Lenguas Muertas
La niebla sube por los muros de las paredes de las viviendas y trepa por las escarpadas montañas. Ningún bullicio la detiene, ninguna voz la atraviesa. La aldea se mueve entre fantasmas carentes de lenguaje. Borroneados, los hombres han perdido las palabras, renunciando al habla. ¡Shhh!
Los discursos del presidente podían sonar como una arenga, a la que desde hacía años nos fuimos acostumbrando, ya que más allá de esos dichos, solo reinaba un absoluto silencio. Era un tipo inteligente, bullicioso, al que admirábamos por su habilidad para manejar el lenguaje y la persuasión.
Los edificios, las calles y los trenes se rodeaban de personajes sombríos y callados que deambulaban sin emitir sonido alguno. Muchas veces pensé que de a poco, los alimentos consumidos nos iban dejando sin palabras y que en cambio, el señor presidente se había nutrido de especies más nobles.
El nudo de la cuestión, parecía estar oculto en los líquidos que se bebían, especialmente en esa leche que desde niños nos obligaban a tomar, por la tarde, y que en pocos años terminaba dejándonos mudos.
Debido a la ausencia de voces, nos acostumbramos a vivir con la televisión prendida en la que, por cadena nacional, escuchábamos las proclamas repetidas a diario.
Una vez más, sentada frente al televisor, recordé mis años de niña, cuando luego de peinarme cuidadosamente, mi madre sintonizaba el canal, para que el capitán Piluso, desde el aparato ubicado en la parte superior del modular, me viera, prolijamente vestida, tomando la taza de leche, apoyada en la mesita de la sala.
Aquella leche era bebida frente a ese capitán que nos juzgaba con su mirada risueña.
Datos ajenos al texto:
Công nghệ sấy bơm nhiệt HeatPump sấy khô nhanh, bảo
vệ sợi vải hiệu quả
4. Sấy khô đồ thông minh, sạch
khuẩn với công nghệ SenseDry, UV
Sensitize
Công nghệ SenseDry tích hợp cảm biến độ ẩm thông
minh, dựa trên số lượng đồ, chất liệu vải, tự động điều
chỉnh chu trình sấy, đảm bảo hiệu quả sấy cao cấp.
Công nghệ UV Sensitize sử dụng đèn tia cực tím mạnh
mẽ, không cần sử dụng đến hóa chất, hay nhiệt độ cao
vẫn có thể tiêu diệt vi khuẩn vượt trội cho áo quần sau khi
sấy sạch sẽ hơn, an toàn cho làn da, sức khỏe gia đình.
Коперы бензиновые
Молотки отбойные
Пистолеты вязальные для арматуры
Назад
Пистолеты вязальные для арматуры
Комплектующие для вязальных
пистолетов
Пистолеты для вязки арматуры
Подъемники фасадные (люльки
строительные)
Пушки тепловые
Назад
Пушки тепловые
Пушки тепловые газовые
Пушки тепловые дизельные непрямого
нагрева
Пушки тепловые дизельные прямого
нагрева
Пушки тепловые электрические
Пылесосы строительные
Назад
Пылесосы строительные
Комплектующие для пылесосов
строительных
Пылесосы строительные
La leche que quizá fuera la causante de la destrucción de nuestra lengua de niños.
El presidente continuaba hablando cuando me paré a servirme otra taza de café. Antes de salir de la cocina, el aparato del plasma de cincuenta y cinco pulgadas estalló. El estampido me sorprendió.
Al darme vuelta lo vi de cerca. La mirada penetrante. Sus ojos negros llenos de ira. El gesto duro con el cual me obligó a sentarme nuevamente frente a la pantalla hecha añicos. Temblé. Quedé paralizada. El presidente estaba allí.
Parado frente a mí, continuó con su arenga. Intenté balbucear algo sin lograr articular palabra.
En ese entonces mi madre ya había muerto y a mí, desde hacía más de diez años, se me había ido deshilachando la lengua hasta que, como el resto de los mortales, calle definitivamente.
Él era el único que conservaba el don de la palabra, yo solo podía oírlo sentada frente al aparato. Cuando bebí el último sorbo de café, una sustancia gelatinosa cubrió mi dentadura, un pequeño resto de lengua quedó atravesado entre mis muelas.
El mudo sonido de la neblina gris envuelve las bocas vacías, hundidas entre las mejillas de nuestros rostros. Quiero decirlo, pero no puedo, no puedo. Ya la he perdido. ¡Shhh!